Indigenous inmates at the Elgin-Middlesex Detention Centre may soon get the opportunity to participate in a cultural sweat ceremony, all while behind bars.

In 2014, the institution's community advisory board made its first recommendation to the Ministry of Community Safety and Correctional Services to build a sweat lodge – a round shaped structure with heated stones, along with a ceremony performed inside, often led by an elder.

The chair of the advisory board, Rebecca Howse, said the push came after the board received feedback from Indigenous inmates and several correctional officers at the EMDC.

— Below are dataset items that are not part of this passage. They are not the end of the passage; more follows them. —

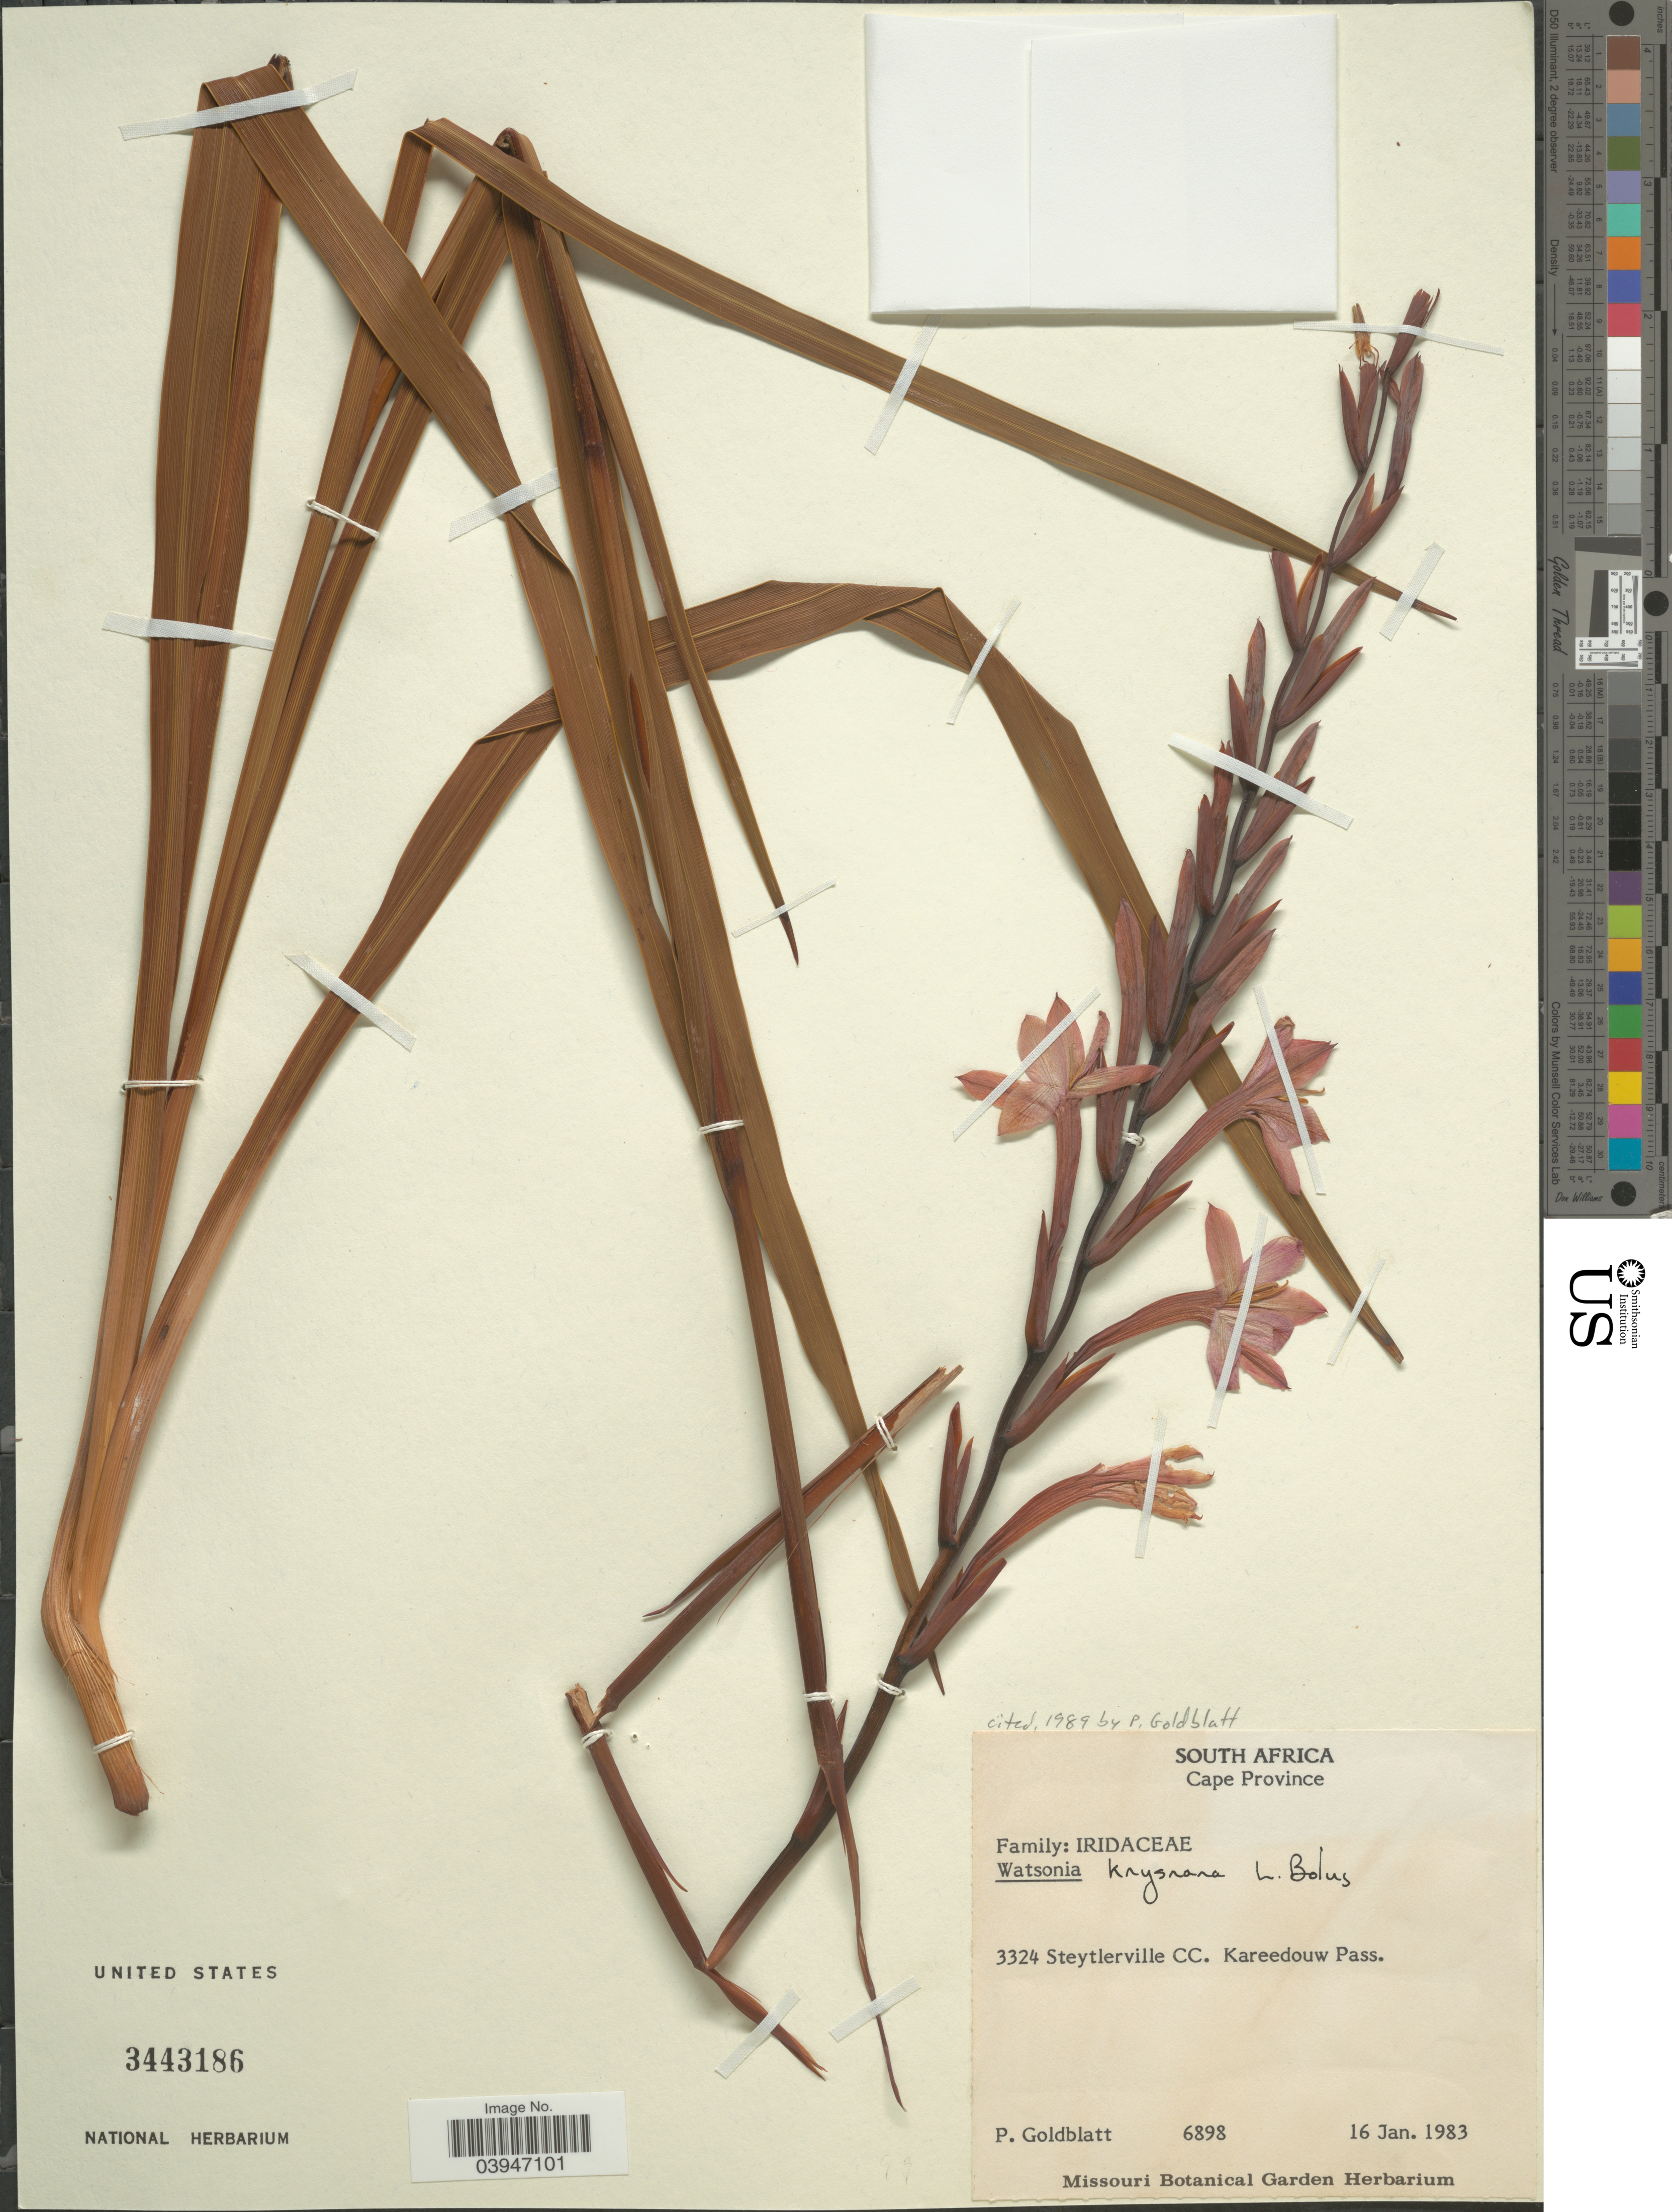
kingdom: Plantae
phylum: Tracheophyta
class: Liliopsida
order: Asparagales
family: Iridaceae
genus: Watsonia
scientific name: Watsonia knysnana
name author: L. Bolus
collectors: P. Goldblatt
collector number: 6898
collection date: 1983-01-16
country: South Africa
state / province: Eastern Cape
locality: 3324 Steytlerville CC. Kareedouw Pass.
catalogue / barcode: US 3443186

"They were aware of the positive effect that a sweat lodge has for First Nations people to connect…with more traditional, cultural practices or to reconnect with them while inside an institution," said Howse – hopeful a sweat lodge will help with rehabilitation.

The board has yet to receive final approval from the ministry. However, Howse said EMDC's admitting and discharge unit is currently under construction for an expansion project. She's hopeful a green space – half the size of a soccer field – surrounding the reconstructed building will be devoted to a sweat lodge and a teepee, installed by the end of 2018.

Elgin-Middlesex Detention Centre

(Kerry McKee/CBC)

'Focus on the good'

Kevin Broadbent, a Rainy River First Nations man, said a sweat lodge would have helped him while he was behind bars at the EMDC more than a decade ago.

"When the [institution] shifts the focus on the good that's in the person, then that good really does come out," he told CBC News.

"When the person receives the right teachings and they can focus on the good on themselves, it empowers them, it gives them that fight to see it through and stay on that right path."

Inmates who are interested in participating in a ceremonial sweat would have to go through EMDC's native inmate liaison officer, who facilitates counselling using traditional practices such as a pipe and medicine wheel. An elder would then be invited to conduct a sweat ceremony once a week.

The ministry confirmed that more than 40 employees at EMDC received Indigenous awareness training – which includes cultural and historical lessons and conversations with Indigenous correctional officers – in July. More training sessions are planned for next month to include the rest of the jail's workforce.

EMDC has recently come under fire for not ensuring the safety of inmates after a London judge released a video, showing a gruesome attack at the jail.

One London lawyer has even gone so far as to say the institution should be torn down and replaced with a more modern facility to help stop the increasing violence.